# What you will do:
Copy out every line of the listing below word for word, leaving out the pictures.

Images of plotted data
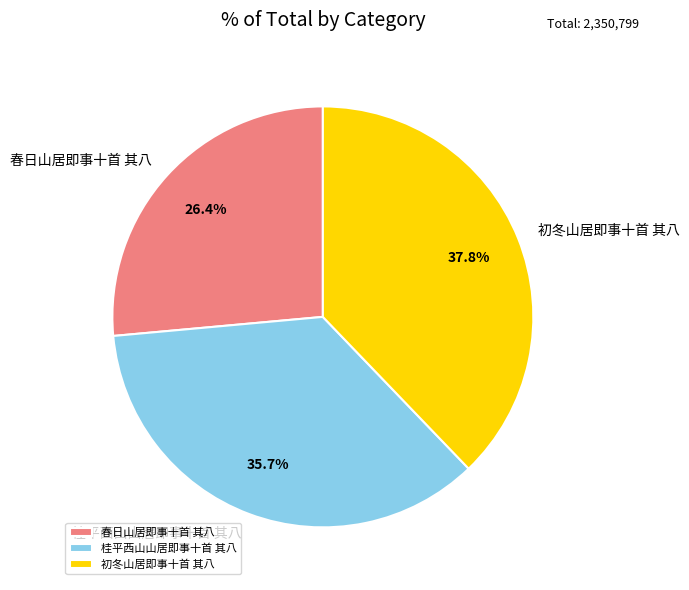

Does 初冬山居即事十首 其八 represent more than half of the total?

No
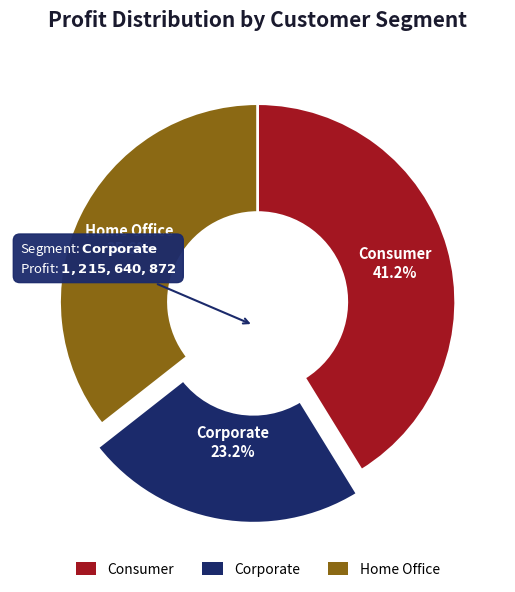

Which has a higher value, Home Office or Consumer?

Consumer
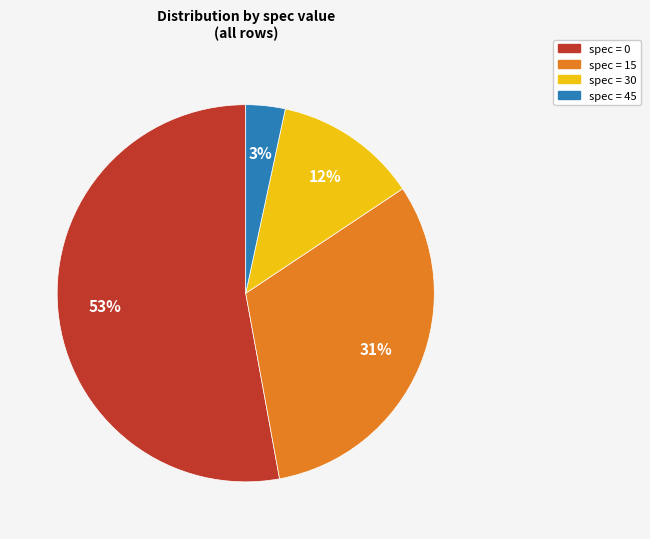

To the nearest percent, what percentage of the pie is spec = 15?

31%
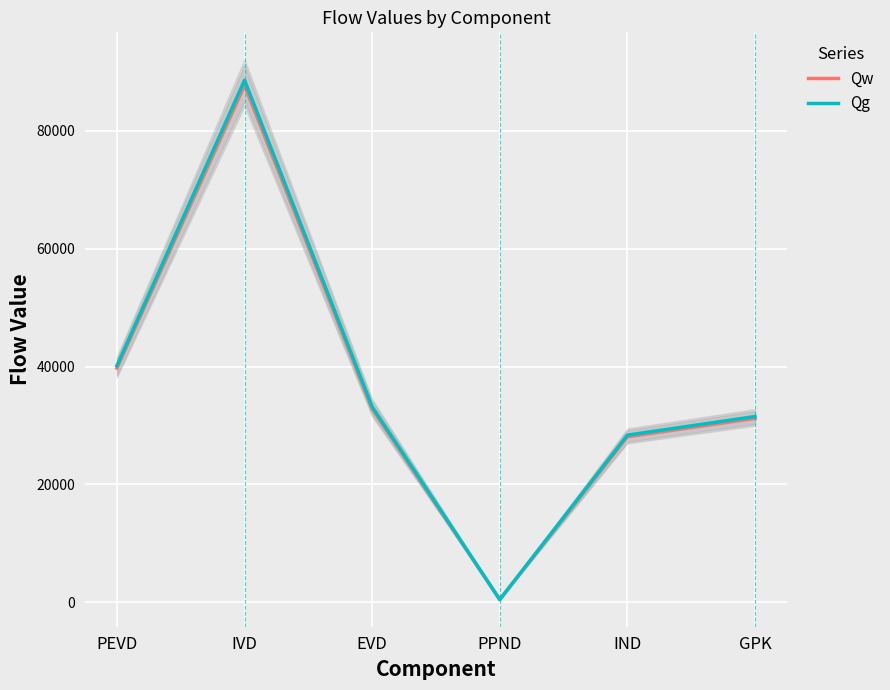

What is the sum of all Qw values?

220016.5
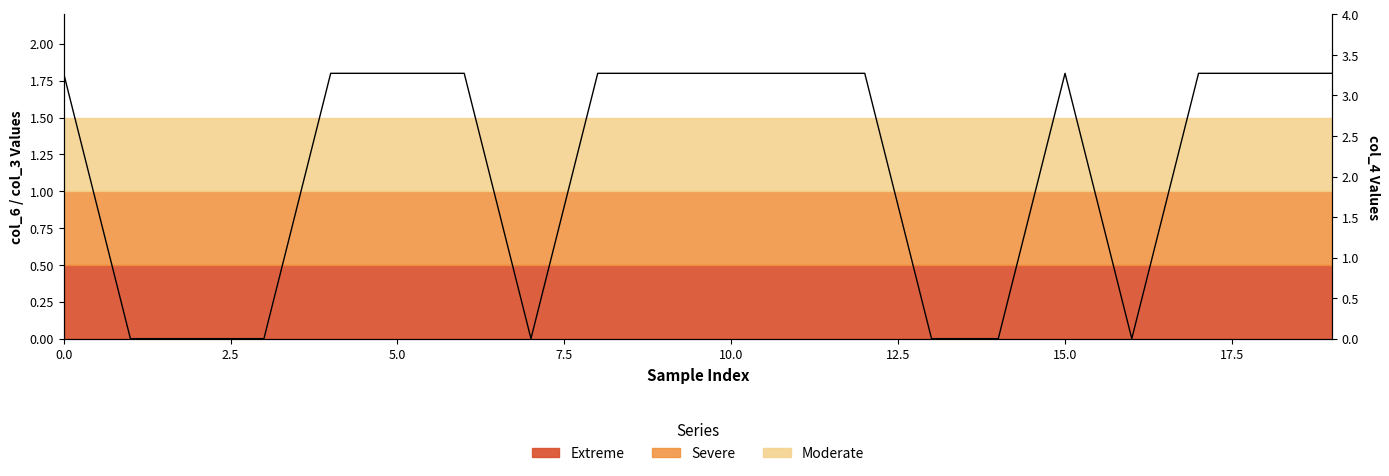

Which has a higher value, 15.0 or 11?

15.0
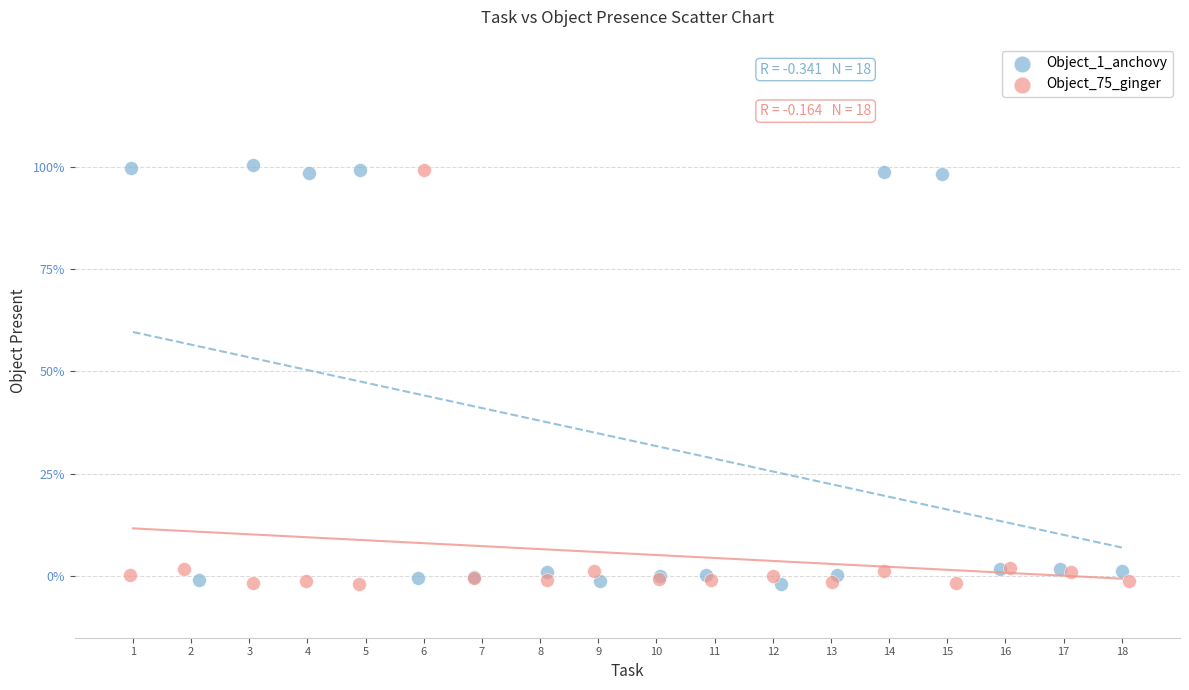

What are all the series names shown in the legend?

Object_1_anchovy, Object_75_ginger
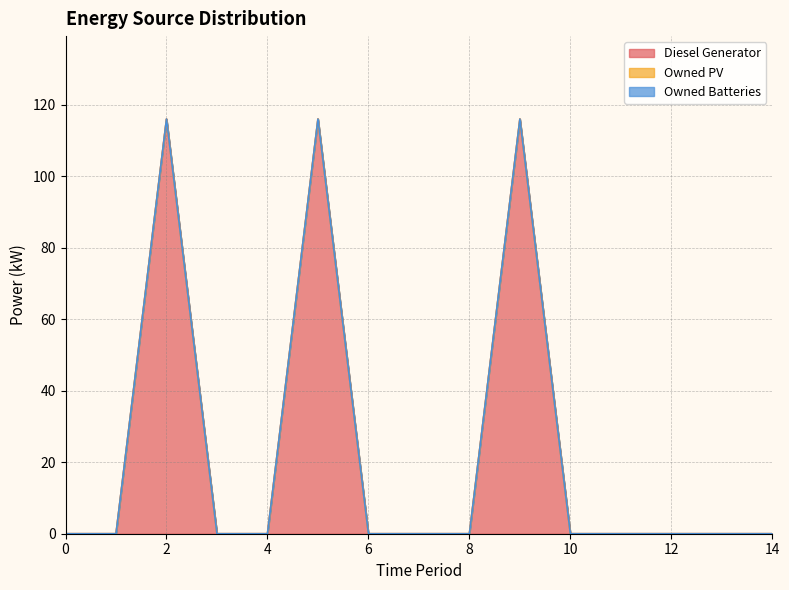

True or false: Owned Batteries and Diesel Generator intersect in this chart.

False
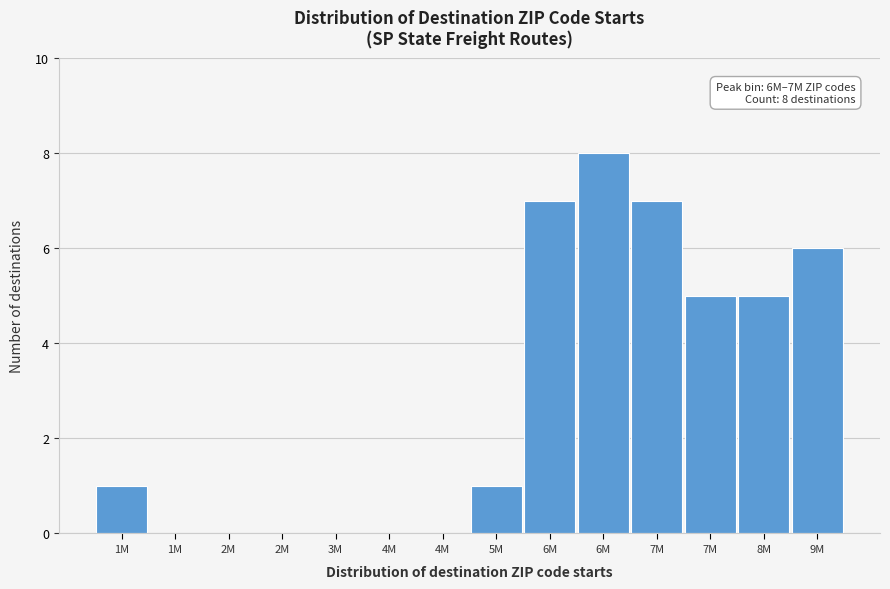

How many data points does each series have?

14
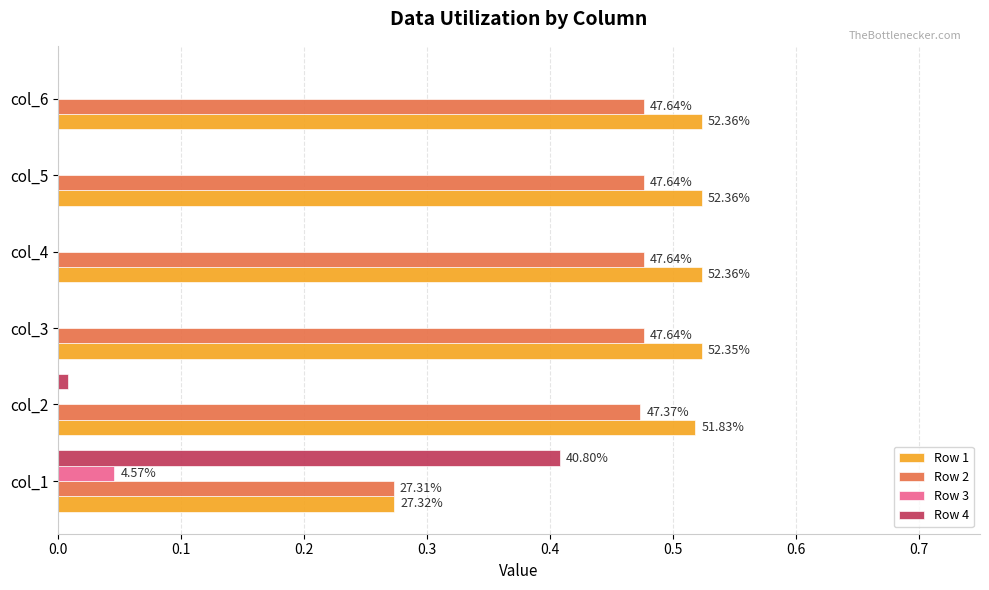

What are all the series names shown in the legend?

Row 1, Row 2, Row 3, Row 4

# Exercise response:
Does 初冬山居即事十首 其八 represent more than half of the total?

No

Which has a higher value, Home Office or Consumer?

Consumer

To the nearest percent, what percentage of the pie is spec = 15?

31%

What is the sum of all Qw values?

220016.5

Which has a higher value, 15.0 or 11?

15.0

What are all the series names shown in the legend?

Object_1_anchovy, Object_75_ginger

True or false: Owned Batteries and Diesel Generator intersect in this chart.

False

How many data points does each series have?

14

What are all the series names shown in the legend?

Row 1, Row 2, Row 3, Row 4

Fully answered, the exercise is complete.